Extrait du document:

○ ○ ○ ○ ○ ○ ○

Des siècles plus tard l’Église voudra que ce « sacrifice » soit renouvelé régulièrement car elle y voyait le seul moyen de pardonner les péchés commis après le baptême. Elle revient à l’idée de rachat obtenu par une punition. Alors que l’Eucharistie était une action de grâces pour le Salut annoncé, l’idée de rachat l’emportera, le pain partagé deviendra la présence réelle du Christ afin de renouveler dans chaque messe son sacrifice « d’expiation ». Ceci est contraire à l’enseignement du Nouveau Testament : le sacrifice de la Croix est réalisé une unique fois pour le Salut du monde nouveau.

 

Pour nous maintenant, l’Eucharistie est une action de grâces réalisée dans le partage du Corps et du Sang (la vie) du Christ qui fait advenir le Royaume initié dans la Résurrection.

 

 

Un second chemin pour vivre les jours saints

 

Is 42, 1-7 ; 49, 1-6 ; 50, 4-9 ; 52, 13-53,12. Jn 13, 1-15. Ap 1, 5-8. He 4, 14-16 ; 5, 7-9.

 

Pendant ces jours, au-delà de l’aspect sacrificiel qui risque d’occulter ce qui se passe vraiment, revenons au don que Jésus fait à son Père, et à nous par ricochet : en apportant son Salut il a invité les disciples à vivre dans le Royaume. Le pain partagé, le vin partagé sont porteurs du Royaume présent en Jésus. Ils introduisent le peuple dans le Royaume et pour cela réalisent aussi la Rédemption (sorte d’acte juridique nécessaire à l’entrée dans le Royaume). Jean, lui, ne parle pas de pain ou de vin, mais du lavement des pieds les uns envers les autres : « C’est à l’amour que vous aurez les uns pour les autres que tous reconnaîtront que vous êtes mes disciples » (Jn 13, 35).

○ ○ ○ ○ ○ ○ ○

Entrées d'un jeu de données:
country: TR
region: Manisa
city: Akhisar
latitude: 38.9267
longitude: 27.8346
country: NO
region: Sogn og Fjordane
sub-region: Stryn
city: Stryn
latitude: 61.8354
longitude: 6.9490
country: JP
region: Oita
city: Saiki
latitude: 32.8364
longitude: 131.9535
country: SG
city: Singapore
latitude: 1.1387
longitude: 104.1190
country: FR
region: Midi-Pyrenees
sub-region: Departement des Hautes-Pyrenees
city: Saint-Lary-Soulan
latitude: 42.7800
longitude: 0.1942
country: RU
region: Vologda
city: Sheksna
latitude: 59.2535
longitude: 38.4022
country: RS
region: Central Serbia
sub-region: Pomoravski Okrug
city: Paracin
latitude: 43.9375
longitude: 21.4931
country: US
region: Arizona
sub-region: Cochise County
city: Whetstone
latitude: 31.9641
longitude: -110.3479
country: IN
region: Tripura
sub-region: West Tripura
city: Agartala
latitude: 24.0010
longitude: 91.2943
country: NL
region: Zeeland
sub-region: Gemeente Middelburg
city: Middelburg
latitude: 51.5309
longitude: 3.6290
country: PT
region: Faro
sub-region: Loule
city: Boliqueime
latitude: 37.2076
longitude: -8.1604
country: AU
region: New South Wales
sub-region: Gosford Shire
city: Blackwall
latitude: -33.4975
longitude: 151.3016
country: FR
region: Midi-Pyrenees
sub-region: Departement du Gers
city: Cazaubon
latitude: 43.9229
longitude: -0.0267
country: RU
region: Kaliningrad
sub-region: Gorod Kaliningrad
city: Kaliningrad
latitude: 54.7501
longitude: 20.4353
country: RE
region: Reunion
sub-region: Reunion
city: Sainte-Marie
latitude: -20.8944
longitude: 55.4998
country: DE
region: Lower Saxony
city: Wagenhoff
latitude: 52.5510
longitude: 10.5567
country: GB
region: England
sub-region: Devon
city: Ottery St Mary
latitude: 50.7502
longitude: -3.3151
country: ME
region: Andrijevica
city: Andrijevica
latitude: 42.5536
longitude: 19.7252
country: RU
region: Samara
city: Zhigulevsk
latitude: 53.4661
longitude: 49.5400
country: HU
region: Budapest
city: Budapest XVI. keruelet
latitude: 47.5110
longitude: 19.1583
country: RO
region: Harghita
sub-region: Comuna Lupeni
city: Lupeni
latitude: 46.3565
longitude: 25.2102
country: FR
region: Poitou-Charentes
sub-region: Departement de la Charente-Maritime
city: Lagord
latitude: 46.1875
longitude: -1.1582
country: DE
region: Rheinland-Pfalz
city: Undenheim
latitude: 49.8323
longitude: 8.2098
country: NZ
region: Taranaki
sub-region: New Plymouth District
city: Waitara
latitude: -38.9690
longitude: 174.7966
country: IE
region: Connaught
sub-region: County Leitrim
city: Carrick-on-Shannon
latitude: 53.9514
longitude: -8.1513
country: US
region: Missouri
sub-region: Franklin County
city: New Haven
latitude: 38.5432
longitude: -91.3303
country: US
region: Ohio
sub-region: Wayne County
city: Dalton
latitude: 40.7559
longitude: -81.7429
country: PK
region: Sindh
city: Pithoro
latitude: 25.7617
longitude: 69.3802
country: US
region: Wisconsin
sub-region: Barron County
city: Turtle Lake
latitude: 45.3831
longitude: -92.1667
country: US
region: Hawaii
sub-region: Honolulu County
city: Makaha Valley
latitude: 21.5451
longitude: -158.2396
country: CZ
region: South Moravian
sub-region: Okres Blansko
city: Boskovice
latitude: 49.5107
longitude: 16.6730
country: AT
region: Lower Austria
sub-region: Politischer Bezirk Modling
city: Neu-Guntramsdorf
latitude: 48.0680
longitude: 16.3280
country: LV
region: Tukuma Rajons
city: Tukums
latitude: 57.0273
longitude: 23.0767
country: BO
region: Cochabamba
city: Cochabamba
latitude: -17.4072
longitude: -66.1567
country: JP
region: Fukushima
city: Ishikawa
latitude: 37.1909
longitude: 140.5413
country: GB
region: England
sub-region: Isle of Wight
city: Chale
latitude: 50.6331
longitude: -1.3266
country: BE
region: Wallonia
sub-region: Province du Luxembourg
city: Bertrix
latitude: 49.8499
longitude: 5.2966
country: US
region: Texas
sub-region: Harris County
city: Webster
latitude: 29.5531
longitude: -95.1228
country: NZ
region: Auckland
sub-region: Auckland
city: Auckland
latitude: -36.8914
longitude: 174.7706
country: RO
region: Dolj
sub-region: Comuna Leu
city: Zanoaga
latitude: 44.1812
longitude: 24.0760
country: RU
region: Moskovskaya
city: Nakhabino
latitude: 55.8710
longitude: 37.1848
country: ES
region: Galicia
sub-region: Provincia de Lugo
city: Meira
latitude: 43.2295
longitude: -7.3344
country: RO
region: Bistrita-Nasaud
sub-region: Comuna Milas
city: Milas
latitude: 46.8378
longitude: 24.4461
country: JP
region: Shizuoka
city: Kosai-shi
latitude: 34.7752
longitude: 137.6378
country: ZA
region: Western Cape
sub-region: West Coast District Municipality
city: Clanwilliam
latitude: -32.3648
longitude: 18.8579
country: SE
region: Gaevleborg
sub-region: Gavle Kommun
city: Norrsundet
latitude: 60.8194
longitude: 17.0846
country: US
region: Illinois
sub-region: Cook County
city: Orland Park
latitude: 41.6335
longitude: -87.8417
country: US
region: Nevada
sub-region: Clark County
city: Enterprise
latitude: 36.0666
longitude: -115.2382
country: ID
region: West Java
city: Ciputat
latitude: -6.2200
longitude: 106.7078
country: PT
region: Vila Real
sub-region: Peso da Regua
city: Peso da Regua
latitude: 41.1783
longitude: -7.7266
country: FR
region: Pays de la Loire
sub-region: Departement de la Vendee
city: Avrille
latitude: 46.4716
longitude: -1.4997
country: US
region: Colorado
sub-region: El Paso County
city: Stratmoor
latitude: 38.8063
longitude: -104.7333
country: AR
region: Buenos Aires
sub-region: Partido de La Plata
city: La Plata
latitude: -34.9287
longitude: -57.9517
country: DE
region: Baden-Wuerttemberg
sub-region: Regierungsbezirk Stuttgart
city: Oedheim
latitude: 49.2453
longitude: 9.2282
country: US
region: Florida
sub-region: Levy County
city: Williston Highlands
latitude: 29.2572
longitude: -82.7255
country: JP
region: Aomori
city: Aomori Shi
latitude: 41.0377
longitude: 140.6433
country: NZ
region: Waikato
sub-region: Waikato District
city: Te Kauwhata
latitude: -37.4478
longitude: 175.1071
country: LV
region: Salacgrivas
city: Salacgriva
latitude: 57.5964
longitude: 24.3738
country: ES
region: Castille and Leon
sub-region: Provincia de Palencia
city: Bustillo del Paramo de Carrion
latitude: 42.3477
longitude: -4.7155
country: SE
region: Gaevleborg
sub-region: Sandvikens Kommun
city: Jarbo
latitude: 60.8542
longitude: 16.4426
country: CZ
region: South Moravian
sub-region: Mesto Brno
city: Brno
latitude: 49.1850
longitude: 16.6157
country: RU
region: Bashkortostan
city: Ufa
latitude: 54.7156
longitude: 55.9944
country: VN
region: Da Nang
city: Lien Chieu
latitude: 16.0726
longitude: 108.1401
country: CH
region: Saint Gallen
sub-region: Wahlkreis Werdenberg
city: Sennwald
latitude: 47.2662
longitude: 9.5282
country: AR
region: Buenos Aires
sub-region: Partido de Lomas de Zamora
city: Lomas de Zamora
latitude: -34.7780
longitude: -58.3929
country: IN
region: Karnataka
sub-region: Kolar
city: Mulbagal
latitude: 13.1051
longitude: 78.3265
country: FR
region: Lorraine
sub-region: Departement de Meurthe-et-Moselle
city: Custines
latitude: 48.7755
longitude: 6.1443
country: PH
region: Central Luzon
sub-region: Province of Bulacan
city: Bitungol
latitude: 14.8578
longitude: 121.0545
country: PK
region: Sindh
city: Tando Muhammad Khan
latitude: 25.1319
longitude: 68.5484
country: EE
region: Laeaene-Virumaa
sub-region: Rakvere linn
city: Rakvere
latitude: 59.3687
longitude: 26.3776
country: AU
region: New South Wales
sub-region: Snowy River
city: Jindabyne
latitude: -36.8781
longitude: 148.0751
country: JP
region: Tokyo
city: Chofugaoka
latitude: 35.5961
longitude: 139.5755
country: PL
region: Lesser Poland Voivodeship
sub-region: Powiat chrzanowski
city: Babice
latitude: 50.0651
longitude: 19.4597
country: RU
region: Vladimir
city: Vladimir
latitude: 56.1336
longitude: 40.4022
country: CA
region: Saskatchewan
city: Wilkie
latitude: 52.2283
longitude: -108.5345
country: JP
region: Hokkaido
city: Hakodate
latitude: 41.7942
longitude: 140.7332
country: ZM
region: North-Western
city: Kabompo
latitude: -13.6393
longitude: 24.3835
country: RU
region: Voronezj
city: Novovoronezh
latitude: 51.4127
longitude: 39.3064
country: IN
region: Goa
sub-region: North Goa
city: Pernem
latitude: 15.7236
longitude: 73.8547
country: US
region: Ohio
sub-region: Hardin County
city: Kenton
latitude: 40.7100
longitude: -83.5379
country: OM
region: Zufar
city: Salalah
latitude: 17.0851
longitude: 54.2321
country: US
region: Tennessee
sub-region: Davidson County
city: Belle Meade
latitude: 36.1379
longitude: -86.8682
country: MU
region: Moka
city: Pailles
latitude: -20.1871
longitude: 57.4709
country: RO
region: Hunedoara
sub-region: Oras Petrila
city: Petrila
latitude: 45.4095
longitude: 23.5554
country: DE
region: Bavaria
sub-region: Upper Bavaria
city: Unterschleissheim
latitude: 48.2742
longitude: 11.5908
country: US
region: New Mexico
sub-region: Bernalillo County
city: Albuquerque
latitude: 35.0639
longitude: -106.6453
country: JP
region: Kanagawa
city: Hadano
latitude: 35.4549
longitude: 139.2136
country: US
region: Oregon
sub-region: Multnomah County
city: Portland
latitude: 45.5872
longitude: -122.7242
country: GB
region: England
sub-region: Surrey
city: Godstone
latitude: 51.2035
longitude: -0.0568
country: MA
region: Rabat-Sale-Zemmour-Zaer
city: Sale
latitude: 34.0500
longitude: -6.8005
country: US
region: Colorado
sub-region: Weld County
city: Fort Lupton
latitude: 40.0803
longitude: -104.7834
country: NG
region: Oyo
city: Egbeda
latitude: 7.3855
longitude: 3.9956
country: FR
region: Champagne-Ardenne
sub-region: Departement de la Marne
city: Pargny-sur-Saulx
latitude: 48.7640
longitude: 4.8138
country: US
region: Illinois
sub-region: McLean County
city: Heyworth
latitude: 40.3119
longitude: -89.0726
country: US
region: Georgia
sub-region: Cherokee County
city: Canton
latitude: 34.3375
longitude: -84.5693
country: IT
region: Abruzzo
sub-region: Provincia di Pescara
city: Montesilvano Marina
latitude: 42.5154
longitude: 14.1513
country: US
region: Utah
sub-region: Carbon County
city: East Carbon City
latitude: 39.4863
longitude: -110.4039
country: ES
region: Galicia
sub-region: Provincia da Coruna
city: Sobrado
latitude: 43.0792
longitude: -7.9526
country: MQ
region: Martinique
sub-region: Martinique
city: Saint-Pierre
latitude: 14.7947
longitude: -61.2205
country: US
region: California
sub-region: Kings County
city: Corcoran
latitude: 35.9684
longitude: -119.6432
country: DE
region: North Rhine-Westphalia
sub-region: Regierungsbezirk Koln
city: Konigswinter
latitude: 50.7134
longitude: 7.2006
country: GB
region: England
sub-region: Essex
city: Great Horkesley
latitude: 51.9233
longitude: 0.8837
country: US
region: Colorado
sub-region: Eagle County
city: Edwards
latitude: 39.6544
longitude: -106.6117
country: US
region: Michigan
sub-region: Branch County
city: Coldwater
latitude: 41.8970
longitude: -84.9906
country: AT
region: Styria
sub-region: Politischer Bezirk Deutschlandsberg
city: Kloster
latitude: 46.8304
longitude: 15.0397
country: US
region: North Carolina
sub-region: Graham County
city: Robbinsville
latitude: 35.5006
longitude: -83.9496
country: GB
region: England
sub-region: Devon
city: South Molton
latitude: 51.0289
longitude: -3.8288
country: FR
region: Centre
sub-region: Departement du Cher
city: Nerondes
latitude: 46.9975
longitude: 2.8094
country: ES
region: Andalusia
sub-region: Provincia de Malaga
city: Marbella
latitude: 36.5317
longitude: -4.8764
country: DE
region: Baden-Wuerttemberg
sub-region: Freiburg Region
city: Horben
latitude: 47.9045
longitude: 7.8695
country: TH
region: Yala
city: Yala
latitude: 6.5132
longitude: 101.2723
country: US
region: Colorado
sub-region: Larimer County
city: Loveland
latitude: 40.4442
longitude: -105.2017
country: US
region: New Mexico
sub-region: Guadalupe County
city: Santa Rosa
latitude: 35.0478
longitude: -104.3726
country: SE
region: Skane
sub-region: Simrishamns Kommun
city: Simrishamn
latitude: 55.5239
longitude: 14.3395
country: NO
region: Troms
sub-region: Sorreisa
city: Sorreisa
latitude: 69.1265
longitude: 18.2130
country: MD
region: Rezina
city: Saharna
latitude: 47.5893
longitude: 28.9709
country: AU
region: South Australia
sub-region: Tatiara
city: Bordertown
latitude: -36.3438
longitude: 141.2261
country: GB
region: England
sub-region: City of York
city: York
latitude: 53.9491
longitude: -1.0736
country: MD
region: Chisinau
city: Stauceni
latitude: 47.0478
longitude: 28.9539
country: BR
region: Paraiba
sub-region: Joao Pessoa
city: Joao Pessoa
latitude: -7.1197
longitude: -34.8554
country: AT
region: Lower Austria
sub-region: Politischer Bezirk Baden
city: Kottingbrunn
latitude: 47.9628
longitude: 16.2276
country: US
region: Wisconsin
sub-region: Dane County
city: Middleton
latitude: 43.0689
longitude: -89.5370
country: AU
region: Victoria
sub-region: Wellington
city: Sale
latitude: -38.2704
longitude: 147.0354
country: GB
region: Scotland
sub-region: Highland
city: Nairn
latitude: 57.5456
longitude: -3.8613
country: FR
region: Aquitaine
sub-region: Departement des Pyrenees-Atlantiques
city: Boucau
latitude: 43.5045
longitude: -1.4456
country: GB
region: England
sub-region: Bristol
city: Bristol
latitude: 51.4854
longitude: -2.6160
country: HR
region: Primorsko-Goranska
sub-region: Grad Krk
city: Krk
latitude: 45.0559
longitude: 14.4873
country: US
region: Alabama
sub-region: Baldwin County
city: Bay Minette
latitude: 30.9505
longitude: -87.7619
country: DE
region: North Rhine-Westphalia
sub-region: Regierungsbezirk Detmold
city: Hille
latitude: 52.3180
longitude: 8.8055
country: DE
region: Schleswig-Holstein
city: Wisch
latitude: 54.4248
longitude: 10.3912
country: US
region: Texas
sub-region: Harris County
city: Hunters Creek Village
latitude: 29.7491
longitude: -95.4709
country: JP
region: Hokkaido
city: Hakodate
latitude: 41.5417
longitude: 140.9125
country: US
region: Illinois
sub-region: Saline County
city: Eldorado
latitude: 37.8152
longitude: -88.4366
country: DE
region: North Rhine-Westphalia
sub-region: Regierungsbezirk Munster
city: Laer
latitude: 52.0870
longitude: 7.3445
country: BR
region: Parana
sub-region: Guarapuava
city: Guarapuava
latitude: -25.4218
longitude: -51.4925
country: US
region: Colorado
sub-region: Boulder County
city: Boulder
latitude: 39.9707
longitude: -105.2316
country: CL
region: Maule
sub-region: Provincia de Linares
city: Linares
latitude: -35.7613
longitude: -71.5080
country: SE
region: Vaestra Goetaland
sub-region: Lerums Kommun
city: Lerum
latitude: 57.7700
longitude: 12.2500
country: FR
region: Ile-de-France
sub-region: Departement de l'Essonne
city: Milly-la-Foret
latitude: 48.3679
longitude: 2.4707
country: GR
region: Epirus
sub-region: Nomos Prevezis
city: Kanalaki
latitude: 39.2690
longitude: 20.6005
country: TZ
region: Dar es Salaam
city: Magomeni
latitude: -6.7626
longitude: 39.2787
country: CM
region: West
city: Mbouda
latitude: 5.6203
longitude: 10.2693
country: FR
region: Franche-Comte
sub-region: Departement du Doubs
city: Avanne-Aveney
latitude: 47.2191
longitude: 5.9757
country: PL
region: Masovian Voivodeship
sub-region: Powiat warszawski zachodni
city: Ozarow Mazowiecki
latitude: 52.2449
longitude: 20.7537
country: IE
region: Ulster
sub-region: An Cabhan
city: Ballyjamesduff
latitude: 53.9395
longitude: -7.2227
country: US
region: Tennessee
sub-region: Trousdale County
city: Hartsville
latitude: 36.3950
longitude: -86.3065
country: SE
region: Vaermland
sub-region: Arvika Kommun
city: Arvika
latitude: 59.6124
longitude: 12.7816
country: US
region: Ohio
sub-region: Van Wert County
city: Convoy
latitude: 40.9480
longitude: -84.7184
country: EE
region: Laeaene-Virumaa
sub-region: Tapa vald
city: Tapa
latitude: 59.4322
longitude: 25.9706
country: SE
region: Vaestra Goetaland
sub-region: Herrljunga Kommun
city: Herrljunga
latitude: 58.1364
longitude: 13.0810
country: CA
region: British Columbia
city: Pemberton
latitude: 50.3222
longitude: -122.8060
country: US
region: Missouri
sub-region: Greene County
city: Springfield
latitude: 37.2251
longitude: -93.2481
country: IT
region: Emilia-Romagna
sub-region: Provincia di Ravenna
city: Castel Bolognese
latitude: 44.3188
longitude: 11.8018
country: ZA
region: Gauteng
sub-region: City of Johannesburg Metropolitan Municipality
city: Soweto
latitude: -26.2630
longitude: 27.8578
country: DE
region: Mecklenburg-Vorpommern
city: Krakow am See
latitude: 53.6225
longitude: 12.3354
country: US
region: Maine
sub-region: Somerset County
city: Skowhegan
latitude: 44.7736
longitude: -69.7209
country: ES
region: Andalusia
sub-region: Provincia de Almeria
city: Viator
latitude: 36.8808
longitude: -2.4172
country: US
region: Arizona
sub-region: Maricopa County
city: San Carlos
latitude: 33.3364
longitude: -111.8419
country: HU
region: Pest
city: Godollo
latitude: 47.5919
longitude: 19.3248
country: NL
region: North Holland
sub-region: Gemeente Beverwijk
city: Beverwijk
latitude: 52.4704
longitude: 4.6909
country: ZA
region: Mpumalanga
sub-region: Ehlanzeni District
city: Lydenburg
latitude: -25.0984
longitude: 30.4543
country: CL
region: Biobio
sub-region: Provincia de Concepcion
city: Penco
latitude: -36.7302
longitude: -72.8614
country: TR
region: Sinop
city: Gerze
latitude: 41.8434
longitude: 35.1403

○ ○ ○ ○ ○ ○ ○

Objectif 1: Quelles abréviations de livres bibliques l'extrait sur l'Eucharistie et les jours saints cite-t-il dans ses références ?
Objectif 2: Pouvez-vous transformer en liste numérotée le passage des enregistrements allant de la ligne qui contient « longitude: -108.5345 » jusqu'à celle qui contient « latitude: 51.2035 », sans les lignes vides ?

Résultat attendu 1: Is, Jn, Ap, He

Résultat attendu 2:
1. longitude: -108.5345
2. country: JP
3. region: Hokkaido
4. city: Hakodate
5. latitude: 41.7942
6. longitude: 140.7332
7. country: ZM
8. region: North-Western
9. city: Kabompo
10. latitude: -13.6393
11. longitude: 24.3835
12. country: RU
13. region: Voronezj
14. city: Novovoronezh
15. latitude: 51.4127
16. longitude: 39.3064
17. country: IN
18. region: Goa
19. sub-region: North Goa
20. city: Pernem
21. latitude: 15.7236
22. longitude: 73.8547
23. country: US
24. region: Ohio
25. sub-region: Hardin County
26. city: Kenton
27. latitude: 40.7100
28. longitude: -83.5379
29. country: OM
30. region: Zufar
31. city: Salalah
32. latitude: 17.0851
33. longitude: 54.2321
34. country: US
35. region: Tennessee
36. sub-region: Davidson County
37. city: Belle Meade
38. latitude: 36.1379
39. longitude: -86.8682
40. country: MU
41. region: Moka
42. city: Pailles
43. latitude: -20.1871
44. longitude: 57.4709
45. country: RO
46. region: Hunedoara
47. sub-region: Oras Petrila
48. city: Petrila
49. latitude: 45.4095
50. longitude: 23.5554
51. country: DE
52. region: Bavaria
53. sub-region: Upper Bavaria
54. city: Unterschleissheim
55. latitude: 48.2742
56. longitude: 11.5908
57. country: US
58. region: New Mexico
59. sub-region: Bernalillo County
60. city: Albuquerque
61. latitude: 35.0639
62. longitude: -106.6453
63. country: JP
64. region: Kanagawa
65. city: Hadano
66. latitude: 35.4549
67. longitude: 139.2136
68. country: US
69. region: Oregon
70. sub-region: Multnomah County
71. city: Portland
72. latitude: 45.5872
73. longitude: -122.7242
74. country: GB
75. region: England
76. sub-region: Surrey
77. city: Godstone
78. latitude: 51.2035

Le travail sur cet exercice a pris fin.